Salazar’s statements are sharply at odds with the image of the honorable patriot he had previously cultivated. Quite revealing are Salazar’s allegations that Chávez died not in March 2013 but in December of 2012. Supposedly all of Chávez’s relatives took part in this ruse, as well as the members of the Bolivarian government, the leaders of Cuba, and Cuban counterintelligence. This was done in order to preserve the continuity of government authority serving the interests of "Maduro’s factions". Thus, every decree and resolution signed by the president after December can be declared fraudulent, and the Maduro government – illegal.
Meanwhile, the buzz of reporting on the Venezuelan leaders’ "drug deals" is getting louder. The plan devised by US intelligence is clearly evident: to distract the global public from the fact that Salazar is the most likely candidate to have killed Chávez.

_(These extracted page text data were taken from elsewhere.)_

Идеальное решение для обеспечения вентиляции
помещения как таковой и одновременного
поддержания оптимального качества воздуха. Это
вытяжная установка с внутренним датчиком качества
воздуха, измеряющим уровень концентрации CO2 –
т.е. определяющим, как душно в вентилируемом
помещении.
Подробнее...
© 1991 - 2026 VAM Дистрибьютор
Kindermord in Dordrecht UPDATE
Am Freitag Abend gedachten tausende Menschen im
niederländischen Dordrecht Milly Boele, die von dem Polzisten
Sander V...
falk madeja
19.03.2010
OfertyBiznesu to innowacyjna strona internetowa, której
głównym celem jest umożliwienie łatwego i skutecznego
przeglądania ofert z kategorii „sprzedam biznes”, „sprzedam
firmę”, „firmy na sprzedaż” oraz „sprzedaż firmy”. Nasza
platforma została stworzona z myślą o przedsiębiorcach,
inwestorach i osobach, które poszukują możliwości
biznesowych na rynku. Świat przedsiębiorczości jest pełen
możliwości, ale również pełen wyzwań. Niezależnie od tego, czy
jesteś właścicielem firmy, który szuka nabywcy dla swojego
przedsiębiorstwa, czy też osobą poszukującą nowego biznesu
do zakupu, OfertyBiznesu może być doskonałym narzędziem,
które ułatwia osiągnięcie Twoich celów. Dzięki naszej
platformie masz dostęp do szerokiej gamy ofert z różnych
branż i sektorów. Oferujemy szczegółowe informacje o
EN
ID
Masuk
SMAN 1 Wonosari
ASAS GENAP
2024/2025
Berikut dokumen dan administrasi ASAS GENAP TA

The Bolivarian media calls Salazar "Judas". Official (and unofficial) agencies in Venezuela are collecting evidence of his criminal activities, his clandestine meetings with representatives from the CIA and DEA, and the possibility that he gave the Americans information about the president’s travel itineraries and individuals with whom he had planned to meet, as well as biological material that belonged to Chávez.
The Americans are doing their best to impede this work. In Madrid, for example, the CIA station has manufactured a crisis surrounding the Venezuelan Defense Attaché Office staff, accusing them of spying on members of the opposition. But of course the real issue is quite different – the threat of lurid revelations about Chávez’s murder. Right now it is difficult to say who exactly will reveal the whole truth. That could end up being an idealist like Snowden – someone who considers lynching a politician like this to be unacceptable. There is some hope that a material incentive might prove effective: Venezuela’s leaders have decided to offer a financial reward for any specific information about the individuals who coordinated and carried out the murder of Hugo Chávez.